Monitoring and Observability with EventBridge
EventBridge emits CloudWatch metrics for each event bus: number of events, failed invocations, throttled events, and more. You can set up dashboards and alarms to monitor event flow. Key metrics to watch: Invocations (events delivered), FailedInvocations (delivery failures), ThrottledRules (rules that exceeded target concurrency), and MatchedEvents (events that matched at least one rule). A sudden drop in MatchedEvents could indicate a broken rule or a producer issue. Also, monitor EventAge to detect processing delays. For detailed debugging, enable CloudTrail data events for EventBridge. This logs every PutEvents call, including the event payload. However, CloudTrail can be expensive for high-throughput buses. Instead, use EventBridge's built-in archive and replay for debugging. Another powerful tool is EventBridge's schema registry, which shows you the structure of events flowing through the bus.
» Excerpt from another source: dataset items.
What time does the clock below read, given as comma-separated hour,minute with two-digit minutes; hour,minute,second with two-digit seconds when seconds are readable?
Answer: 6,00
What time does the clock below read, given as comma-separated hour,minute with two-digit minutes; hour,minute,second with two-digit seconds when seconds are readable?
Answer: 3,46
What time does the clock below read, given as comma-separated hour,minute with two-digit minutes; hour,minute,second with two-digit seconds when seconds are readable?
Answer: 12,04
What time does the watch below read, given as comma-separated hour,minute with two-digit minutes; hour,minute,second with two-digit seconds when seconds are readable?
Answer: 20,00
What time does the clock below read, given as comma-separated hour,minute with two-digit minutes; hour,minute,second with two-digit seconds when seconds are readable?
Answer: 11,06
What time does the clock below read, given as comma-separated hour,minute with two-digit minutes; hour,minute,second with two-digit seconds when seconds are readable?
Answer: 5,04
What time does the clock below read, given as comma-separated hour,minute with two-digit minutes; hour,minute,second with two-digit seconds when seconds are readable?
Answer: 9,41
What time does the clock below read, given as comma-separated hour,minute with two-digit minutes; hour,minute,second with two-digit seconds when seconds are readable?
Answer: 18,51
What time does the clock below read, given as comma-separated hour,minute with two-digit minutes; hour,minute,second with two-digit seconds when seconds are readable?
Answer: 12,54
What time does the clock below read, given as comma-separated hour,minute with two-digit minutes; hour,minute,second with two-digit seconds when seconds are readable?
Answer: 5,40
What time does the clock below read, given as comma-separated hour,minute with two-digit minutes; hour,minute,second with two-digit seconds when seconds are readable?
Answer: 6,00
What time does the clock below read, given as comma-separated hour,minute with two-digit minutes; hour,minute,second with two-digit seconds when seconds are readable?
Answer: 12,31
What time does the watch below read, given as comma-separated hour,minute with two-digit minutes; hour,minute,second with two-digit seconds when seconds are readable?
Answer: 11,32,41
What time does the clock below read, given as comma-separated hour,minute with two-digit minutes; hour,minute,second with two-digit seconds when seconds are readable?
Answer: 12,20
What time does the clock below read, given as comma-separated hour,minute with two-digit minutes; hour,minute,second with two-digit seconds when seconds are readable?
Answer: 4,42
You can also use AWS X-Ray to trace events through targets, but X-Ray integration is limited to Lambda and API Gateway targets. For custom targets (e.g., SQS), you need to add tracing manually. One common pattern: emit a custom metric from your consumer Lambda (e.g., OrderProcessedSuccessfully) to track business KPIs. This gives you end-to-end visibility. Also, log the event ID and target response in your consumer for correlation. Finally, set up a CloudWatch dashboard that shows event bus metrics, DLQ depth, and consumer health.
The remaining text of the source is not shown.